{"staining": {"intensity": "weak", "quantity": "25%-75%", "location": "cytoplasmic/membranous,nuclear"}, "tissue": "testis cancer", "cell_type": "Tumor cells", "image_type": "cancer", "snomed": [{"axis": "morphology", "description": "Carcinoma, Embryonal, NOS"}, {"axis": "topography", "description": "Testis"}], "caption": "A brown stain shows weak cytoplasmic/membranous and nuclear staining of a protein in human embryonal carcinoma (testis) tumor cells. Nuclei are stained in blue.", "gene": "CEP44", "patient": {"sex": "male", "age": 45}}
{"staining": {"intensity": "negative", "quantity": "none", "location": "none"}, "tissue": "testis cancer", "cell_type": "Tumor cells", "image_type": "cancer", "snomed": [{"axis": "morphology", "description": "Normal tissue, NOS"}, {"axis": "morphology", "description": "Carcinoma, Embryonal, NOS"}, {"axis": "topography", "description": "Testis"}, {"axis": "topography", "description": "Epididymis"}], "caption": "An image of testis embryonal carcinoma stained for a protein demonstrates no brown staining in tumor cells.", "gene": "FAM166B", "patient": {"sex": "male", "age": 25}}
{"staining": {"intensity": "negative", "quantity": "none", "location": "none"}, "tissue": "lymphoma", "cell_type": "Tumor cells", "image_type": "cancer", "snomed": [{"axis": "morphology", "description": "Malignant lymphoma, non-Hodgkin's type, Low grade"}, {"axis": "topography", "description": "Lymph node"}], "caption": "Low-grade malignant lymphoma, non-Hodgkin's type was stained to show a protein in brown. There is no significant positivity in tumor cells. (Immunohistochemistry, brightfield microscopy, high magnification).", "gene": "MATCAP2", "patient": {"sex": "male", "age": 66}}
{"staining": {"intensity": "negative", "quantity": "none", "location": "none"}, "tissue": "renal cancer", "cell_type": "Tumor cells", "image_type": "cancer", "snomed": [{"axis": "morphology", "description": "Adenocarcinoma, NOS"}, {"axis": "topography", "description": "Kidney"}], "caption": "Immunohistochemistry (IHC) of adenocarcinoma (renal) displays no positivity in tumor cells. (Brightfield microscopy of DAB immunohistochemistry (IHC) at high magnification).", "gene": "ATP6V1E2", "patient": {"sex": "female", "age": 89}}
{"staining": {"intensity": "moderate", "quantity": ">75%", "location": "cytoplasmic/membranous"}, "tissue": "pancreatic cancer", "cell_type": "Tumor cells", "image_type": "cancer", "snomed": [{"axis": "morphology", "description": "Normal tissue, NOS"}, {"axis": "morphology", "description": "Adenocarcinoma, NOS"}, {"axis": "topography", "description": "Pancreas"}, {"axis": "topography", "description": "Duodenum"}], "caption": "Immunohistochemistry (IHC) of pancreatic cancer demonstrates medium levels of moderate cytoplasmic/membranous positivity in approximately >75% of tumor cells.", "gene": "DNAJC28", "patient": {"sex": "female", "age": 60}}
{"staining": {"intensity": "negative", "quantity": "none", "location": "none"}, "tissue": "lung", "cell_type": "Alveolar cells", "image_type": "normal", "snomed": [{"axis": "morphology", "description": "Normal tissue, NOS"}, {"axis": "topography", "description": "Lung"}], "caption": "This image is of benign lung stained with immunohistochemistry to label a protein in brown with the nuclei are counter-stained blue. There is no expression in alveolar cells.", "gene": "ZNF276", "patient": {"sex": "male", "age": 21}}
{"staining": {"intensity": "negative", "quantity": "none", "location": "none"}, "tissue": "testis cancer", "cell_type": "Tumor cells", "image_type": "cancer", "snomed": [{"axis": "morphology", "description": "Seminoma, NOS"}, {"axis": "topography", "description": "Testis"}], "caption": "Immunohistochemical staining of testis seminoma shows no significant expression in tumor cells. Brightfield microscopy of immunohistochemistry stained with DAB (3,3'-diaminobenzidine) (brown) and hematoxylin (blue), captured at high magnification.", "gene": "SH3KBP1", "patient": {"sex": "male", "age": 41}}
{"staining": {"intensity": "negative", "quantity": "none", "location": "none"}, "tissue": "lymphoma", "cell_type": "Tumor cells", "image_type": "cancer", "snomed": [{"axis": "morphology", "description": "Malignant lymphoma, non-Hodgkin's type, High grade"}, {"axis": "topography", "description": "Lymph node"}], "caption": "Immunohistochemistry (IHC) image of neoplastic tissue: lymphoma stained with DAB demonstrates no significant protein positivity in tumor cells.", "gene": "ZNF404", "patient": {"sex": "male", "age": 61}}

——

-- WORK TASK --
Looking at the records, how many lines include "shows"? Respond with the number only.

-- SOLUTION TO THIS EXERCISE --
2